The Dallas Cowboys are hoping the loss of DeMarco Murray won't derail their season.
It looks like a trip to London may have been the catalyst to ending the hopes of the Tampa Bay Buccaneers.
Two teams looking for answers meet Saturday night at Raymond James Stadium with the Cowboys trying to avoid a third straight loss and the Buccaneers on a seven-game slide.
Dallas (7-6) dropped into a first-place tie in the NFC East with the Giants after blowing a late 12-point lead in Sunday's 37-34 home defeat to New York. The Cowboys had a tying field goal blocked at the end, marking the second straight game they have failed to convert one at the close of regulation.
Perhaps a bigger loss happened in the first quarter when Murray fractured his right ankle. Murray, averaging 137.4 rushing yards over the Cowboys' last five victories and on pace to become the franchise's first 1,000-yard back since 2006, has been placed on injured reserve.
Felix Jones, who gained 106 yards on 16 carries Sunday, becomes the starter again. The Cowboys signed journeyman Sammy Morris on Monday.
"DeMarco has been a big part of this offense and big part of this football team," quarterback Tony Romo said. "We are lucky to have a guy like Felix, obviously, who can step in."

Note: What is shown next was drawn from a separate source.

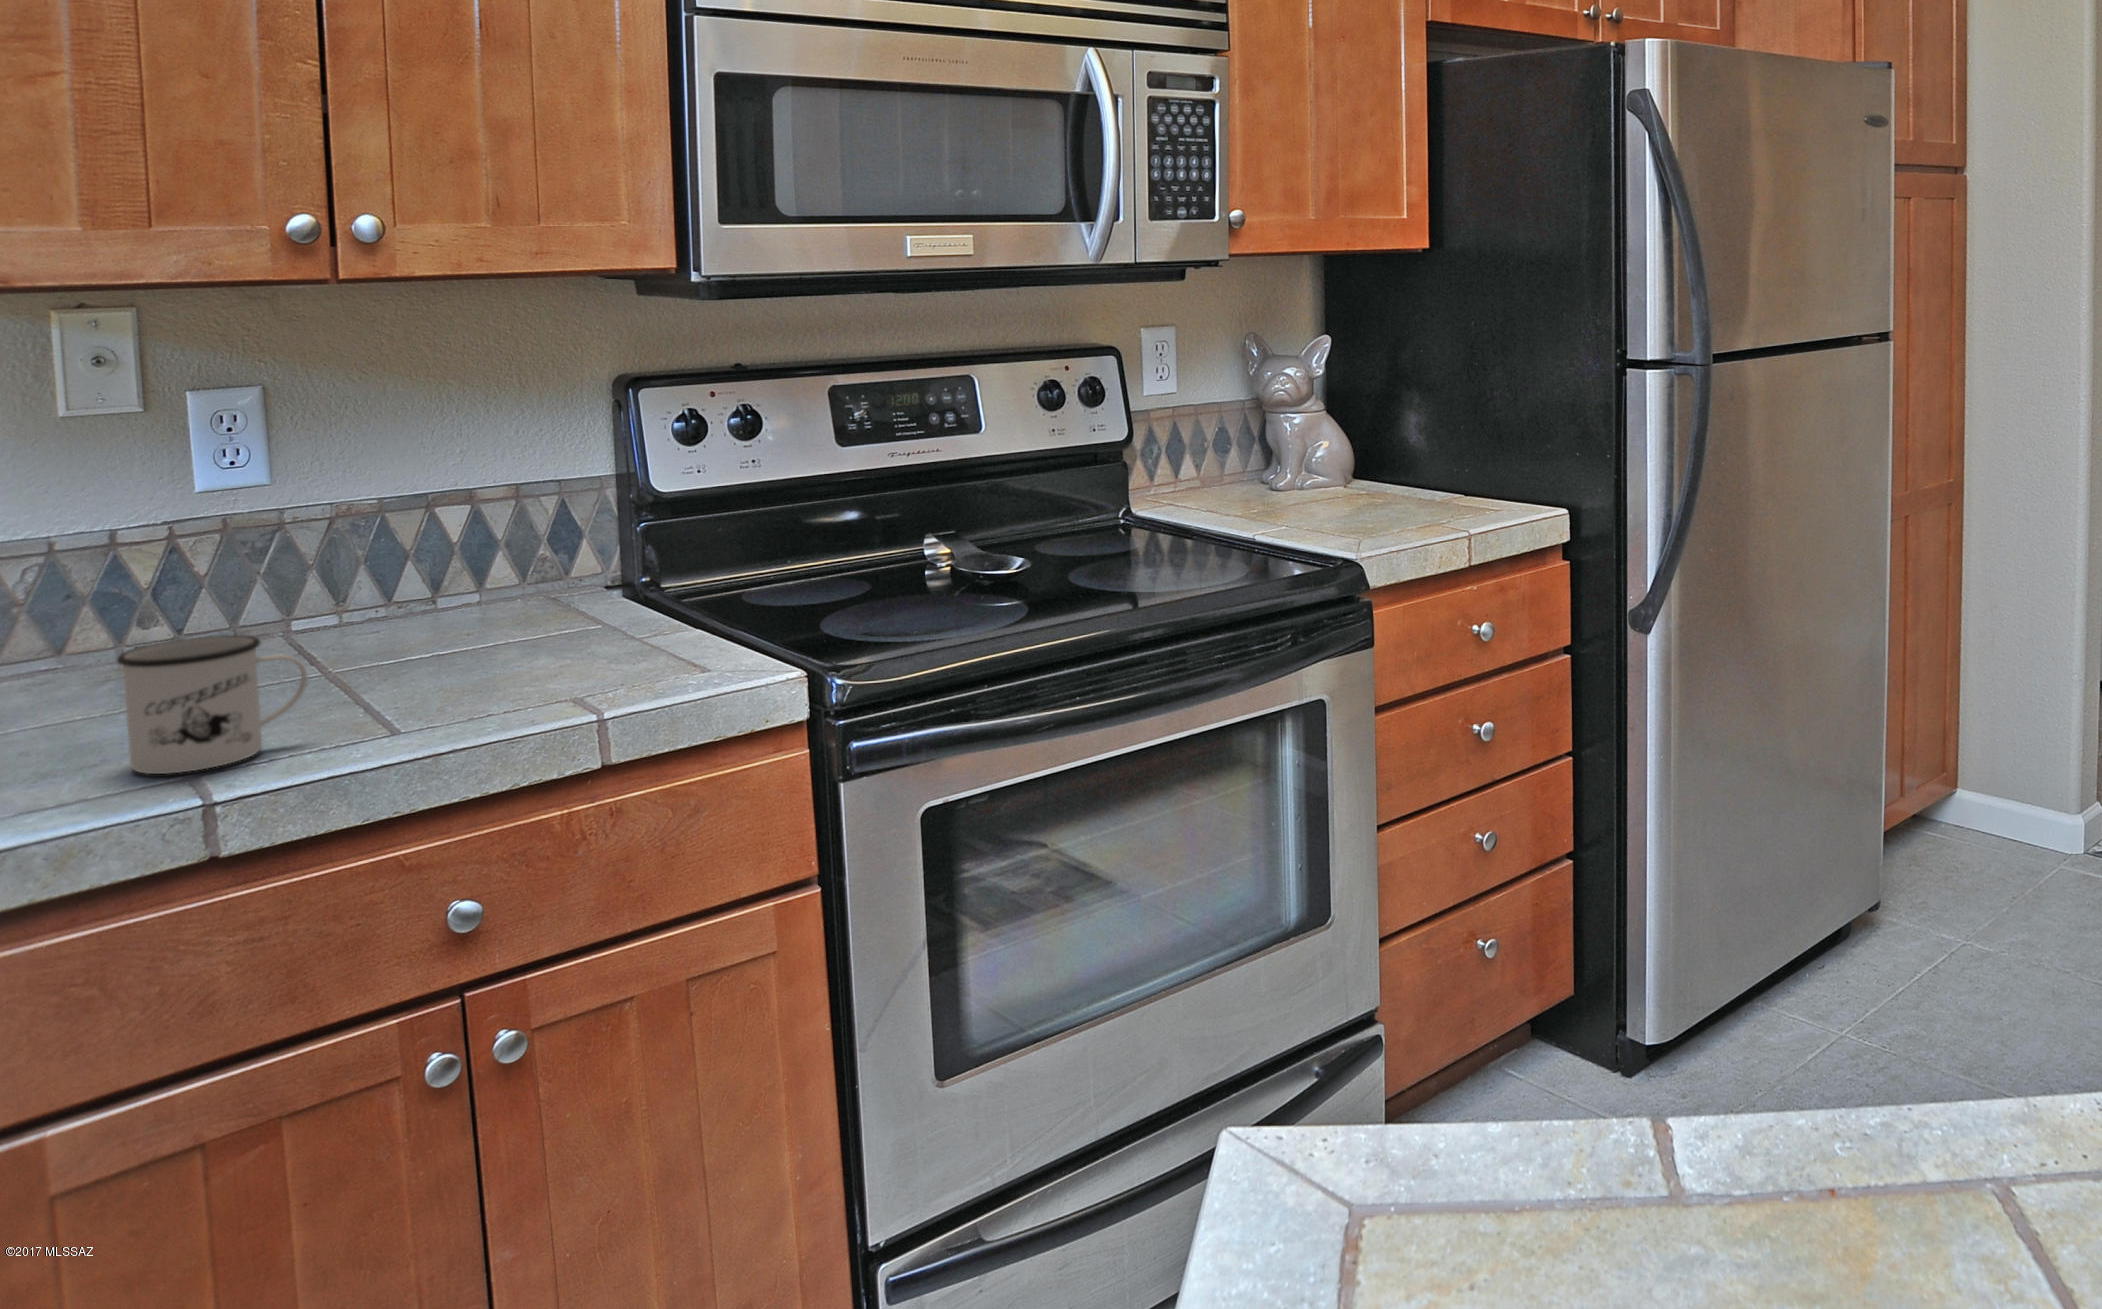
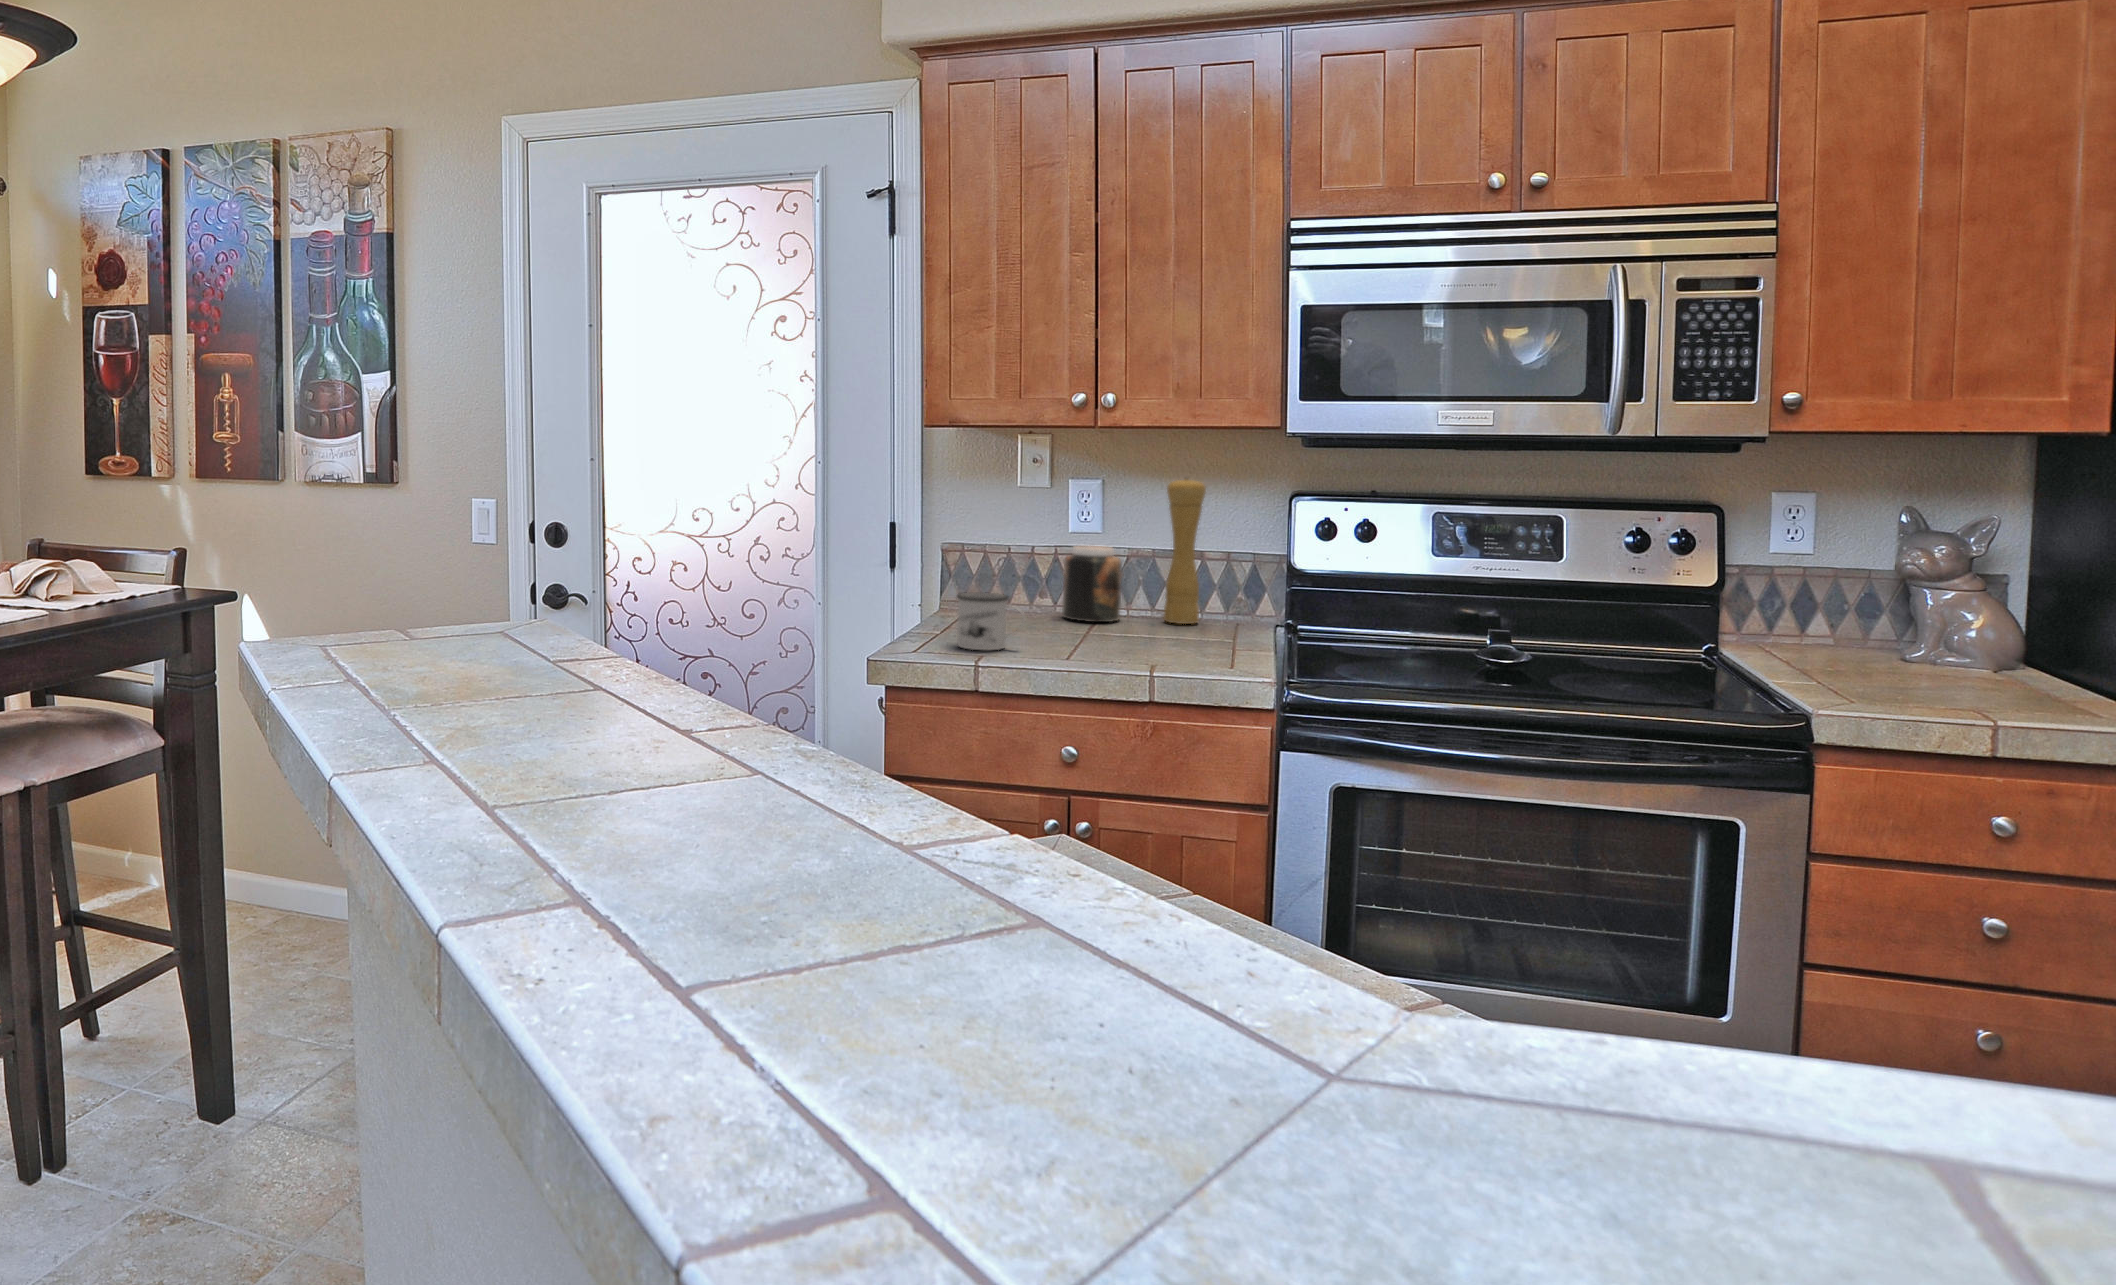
pepper mill: none [424,366,510,621] -> present [1163,478,1206,624]
jar: none [227,507,365,657] -> present [1062,545,1122,622]

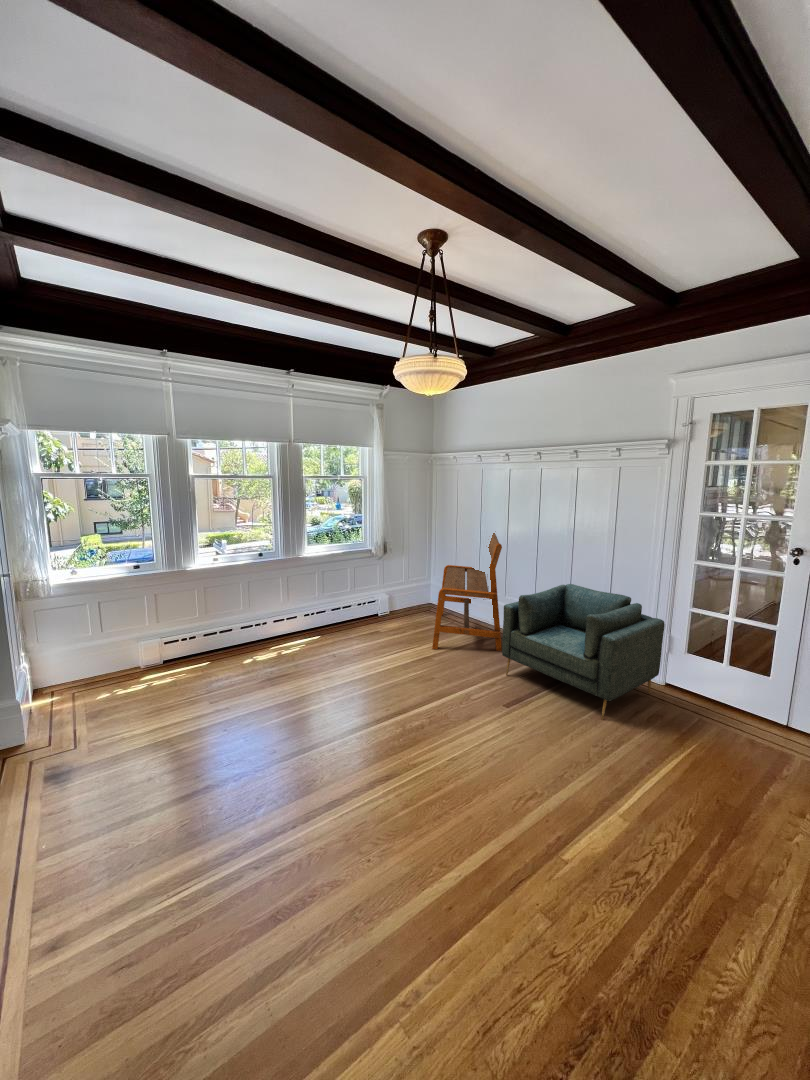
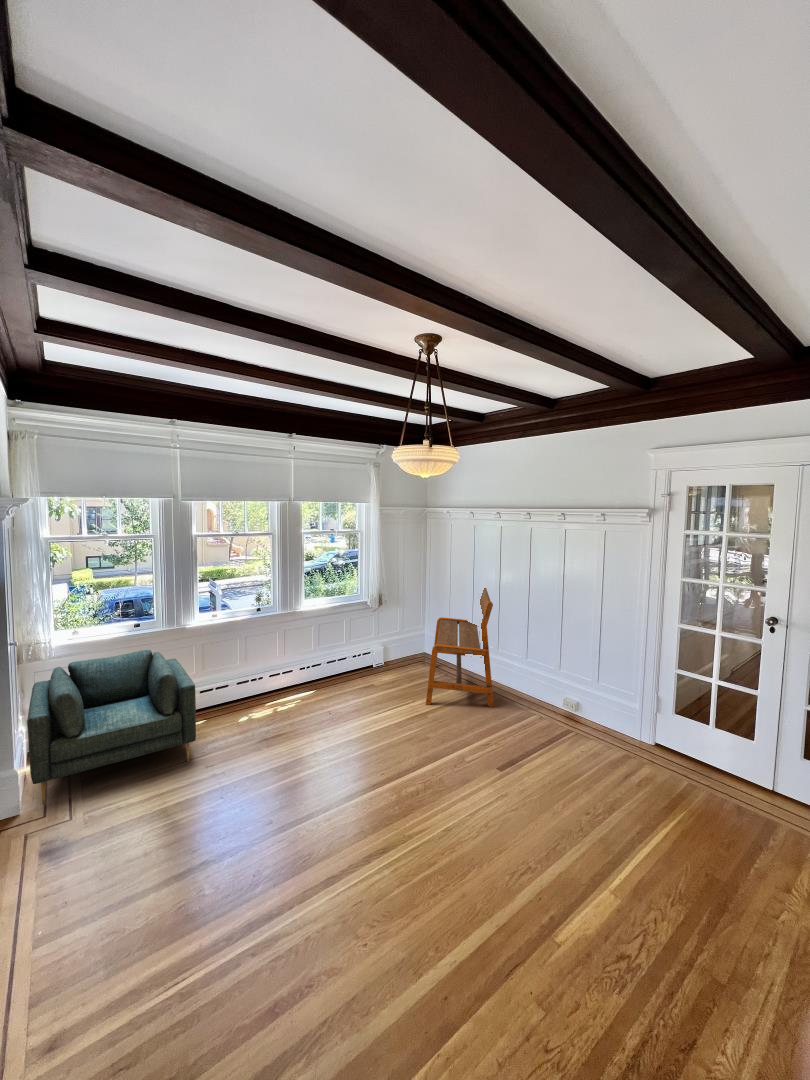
armchair: present [502,584,665,720] -> present [27,650,196,805]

Dallas could have put a stranglehold on the division had it won Sunday. The Cowboys still would win the division by capturing their final three games, and can even win it by losing to Tampa Bay (4-9) and winning the last two.
"We still control our own destiny," coach Jason Garrett said. "I think our players understand."
The Buccaneers last dropped eight in a row during a season in 1987, when they lost their final eight games. Tampa Bay missed the playoffs at 10-6 last year and began 2011 with a 4-2 mark before an Oct. 23 loss to Chicago in London started this skid.
The losing has put third-year coach Raheem Morris' job in jeopardy.
"It's great for you guys to scare my family half to death and talk about that stuff all throughout," Morris said. "But for us, man, it's a mentally tough business. It is move on. It is next opponent. It's next man up. It's the Dallas Cowboys. ... For me, a chance to ruin Jason Garrett's season, and let you talk about him."
Tampa Bay seemed to have a budding star on its hands in 2010 in Josh Freeman, who had 25 touchdown passes and just six interceptions. That ratio has dropped to 12 TDs and a league-high 18 interceptions this year.
Freeman returned last Sunday after missing a game with an injured throwing shoulder, but the results were disastrous as the Buccaneers fell 41-14 at Jacksonville.
Tampa Bay has allowed the most points in the NFC (370) and has lost four times at by least 19.
"You might think guys might be kinda down," Freeman said. "Like I said, we're upset about losing. Guys are coming to work and they've been wanting to do something about it to correct it."
Freeman is relishing the chance to go up against a Dallas defense that allowed 510 yards last Sunday for the highest total by a Cowboys opponent in five years.
"Dallas is kind of on the bubble right now, what are they, 7-6?" Freeman said. "So I can't think of anything happier than to go out and get a win this week and that may put a damper on their hopes."
Sunday's lackluster defensive showing ruined a strong performance by Romo, who threw four touchdown passes for the first time since 2007 and recorded his fifth 300-yard effort of the year. Romo's passer rating is a career-best 100.6 for the NFL's fourth-highest mark, and he's fifth in the league with 26 TD passes.
The Cowboys are headed back on the road, where they have played three overtime games and two others decided on scores within the final 30 seconds.
Garrett's clock management has come into question after some of the close games. He called a timeout before Dan Bailey missed a 49-yard field goal attempt at the end of regulation in a 19-13 OT loss at Arizona on Dec. 4 and also let some extra time elapse last weekend before calling a timeout with the Cowboys on defense late in the game.
"The nature of our team is we've played a lot of close games," Garrett said. "We've won maybe half of them and we've lost some other ones. You have to look at situations, see what happens, some way, somehow process it, learn from it and hopefully go forward."
Dallas has won the last three meetings with Tampa Bay. Romo needed only 16 completions to throw for 353 yards and three scores in the last matchup, a 34-21 win Sept. 13, 2009.